The study took place at three public community colleges in Washington state: Bellingham Technical College, Everett Community College, and Whatcom Community College.
Thirty-one percent of students had less than a high school diploma or equivalent, and 58 percent of students were female. Approximately 10 percent reported having attended one or more years of college. Study participants also had low income and were older than traditional college students: almost two-thirds of students (63 percent) were age 25 or older. Slightly more than half (55 percent) were non-Hispanic White, and about one quarter (26 percent) identified as Latino or Hispanic. Two-thirds (67 percent) of study participants were not working at the time of random assignment, with only 13 percent working 35 hours or more.

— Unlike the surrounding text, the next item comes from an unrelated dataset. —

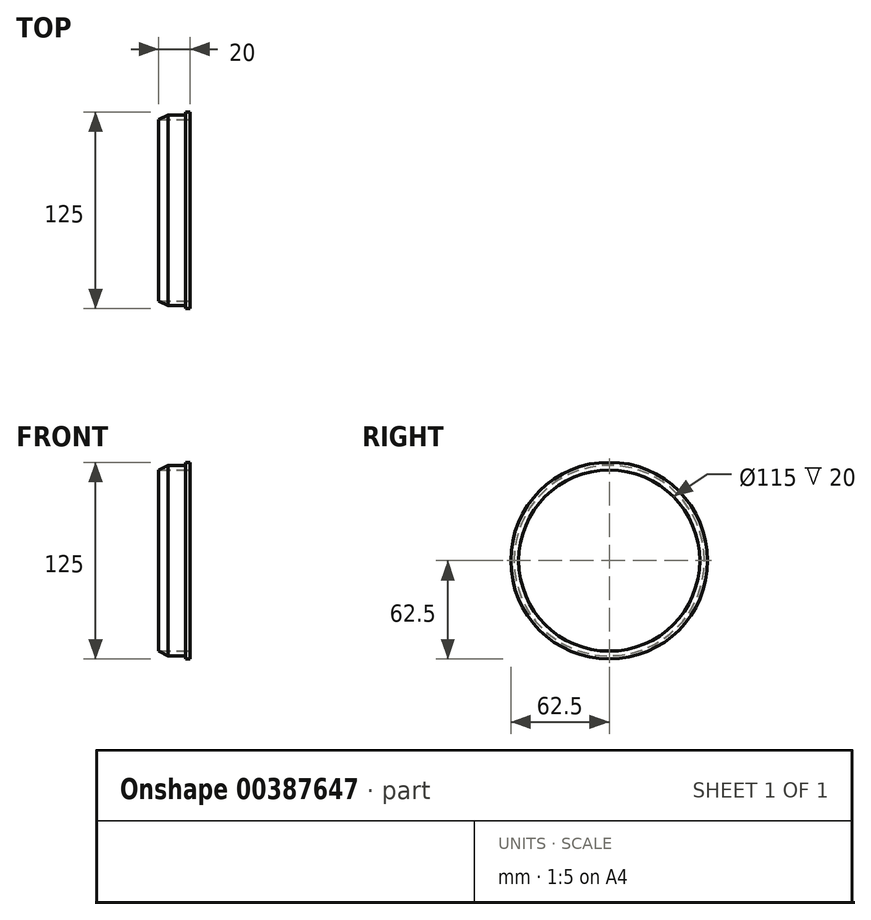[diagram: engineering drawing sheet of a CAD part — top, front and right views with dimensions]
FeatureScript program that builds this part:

The I-BEST program includes courses that are part of a structured pathway. Integrated team-teaching of basic skills and occupational skills was done in most courses on the pathway. Team teaching took several forms. In some courses, the basic skills instructor sat in class with students and stopped the occupational instructor to ask clarifying questions or to explain a concept further. In other courses, the basic skills instructor would either deliver a designated portion of the instruction, or would jointly deliver instruction with the occupational instructor.
I-BEST students had access to dedicated advisors, called navigators, who provided guidance on academic issues, helped students navigate the college’s procedures, and helped with career planning. I-BEST also provided “fill the gap” funds for books, tools, other course materials, or transportation. This funding ensured that all members of the intervention group would pay no tuition.
Comparison group members could not access I-BEST programs and courses at the three colleges; however, they could access other education and training opportunities available to them, including non-I-BEST courses and I-BEST programs at other colleges. Both intervention and comparison group members could access general college advising, tutoring, and financial aid services that were available to all students at the colleges. Both intervention and comparison group members could potentially access financial support through Pell grants, Washington State’s Opportunity Grants, Washington’s Basic Food Employment and Training (BFET) program, veteran’s benefits, and Temporary Assistance for Needy Families (TANF), depending on eligibility. Both intervention and comparison group members could access their college’s employment and job placement services designed to help program completers find jobs. Whether they enrolled in college classes or not, they also could access other employment assistance in the community, such as the job search and job readiness services at local American Job Centers.
Support for implementation
I-BEST was designed by the Washington State Board for Community and Technical Colleges (SBCTC) and operates at all 34 public community and technical colleges in the state. The three colleges included in this study received additional funding for program enhancements from the Open Society Foundations.